### GIVEN DATA ###

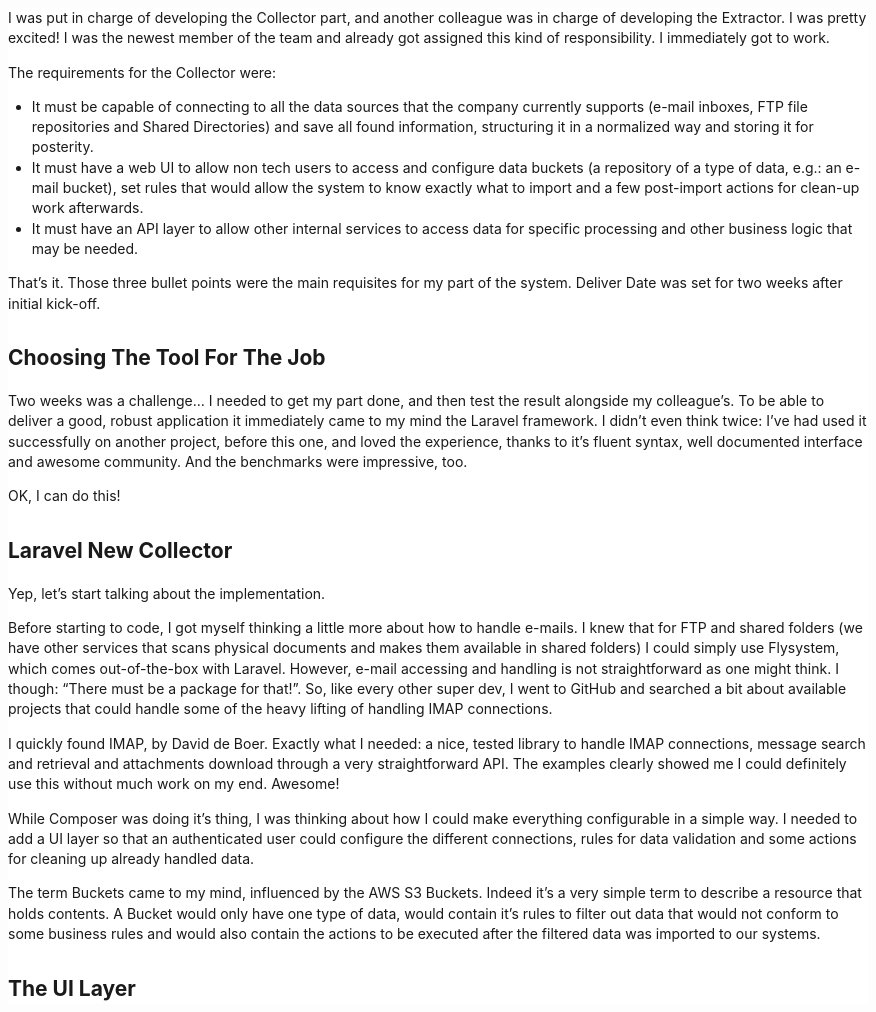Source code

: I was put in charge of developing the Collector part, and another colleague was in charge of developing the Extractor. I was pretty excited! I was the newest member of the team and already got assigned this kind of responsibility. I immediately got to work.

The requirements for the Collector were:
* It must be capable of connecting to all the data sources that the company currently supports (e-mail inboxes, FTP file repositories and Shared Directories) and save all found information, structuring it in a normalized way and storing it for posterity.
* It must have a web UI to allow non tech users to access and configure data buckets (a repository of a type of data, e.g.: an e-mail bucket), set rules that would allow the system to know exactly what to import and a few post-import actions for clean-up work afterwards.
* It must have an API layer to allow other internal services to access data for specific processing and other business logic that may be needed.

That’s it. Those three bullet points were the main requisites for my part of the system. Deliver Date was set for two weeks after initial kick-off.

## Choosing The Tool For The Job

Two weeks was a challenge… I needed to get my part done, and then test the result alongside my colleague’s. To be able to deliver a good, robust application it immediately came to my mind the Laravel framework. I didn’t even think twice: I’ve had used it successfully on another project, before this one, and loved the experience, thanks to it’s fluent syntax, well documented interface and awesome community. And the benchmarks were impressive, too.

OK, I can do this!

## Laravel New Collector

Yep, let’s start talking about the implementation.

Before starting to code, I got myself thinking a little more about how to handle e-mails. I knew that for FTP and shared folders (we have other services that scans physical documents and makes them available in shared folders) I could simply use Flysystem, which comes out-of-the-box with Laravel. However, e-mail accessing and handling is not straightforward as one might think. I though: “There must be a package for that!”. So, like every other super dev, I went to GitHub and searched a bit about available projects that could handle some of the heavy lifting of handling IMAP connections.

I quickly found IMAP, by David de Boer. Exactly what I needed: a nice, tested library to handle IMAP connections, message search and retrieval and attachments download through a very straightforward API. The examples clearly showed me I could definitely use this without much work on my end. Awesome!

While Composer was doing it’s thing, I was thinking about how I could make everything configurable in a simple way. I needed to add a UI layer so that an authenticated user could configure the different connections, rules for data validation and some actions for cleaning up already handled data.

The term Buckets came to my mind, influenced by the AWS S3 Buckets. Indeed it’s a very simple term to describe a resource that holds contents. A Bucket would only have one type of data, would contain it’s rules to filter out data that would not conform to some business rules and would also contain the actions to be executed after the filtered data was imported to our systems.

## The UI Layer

###

[INSTRUCTIONS TO FOLLOW]
Print the lines word for word, starting at the line that contains "OK, I can do this!" and stopping after the line that contains "Before starting to".

[TASK ANSWER]
OK, I can do this!

## Laravel New Collector

Yep, let’s start talking about the implementation.

Before starting to code, I got myself thinking a little more about how to handle e-mails. I knew that for FTP and shared folders (we have other services that scans physical documents and makes them available in shared folders) I could simply use Flysystem, which comes out-of-the-box with Laravel. However, e-mail accessing and handling is not straightforward as one might think. I though: “There must be a package for that!”. So, like every other super dev, I went to GitHub and searched a bit about available projects that could handle some of the heavy lifting of handling IMAP connections.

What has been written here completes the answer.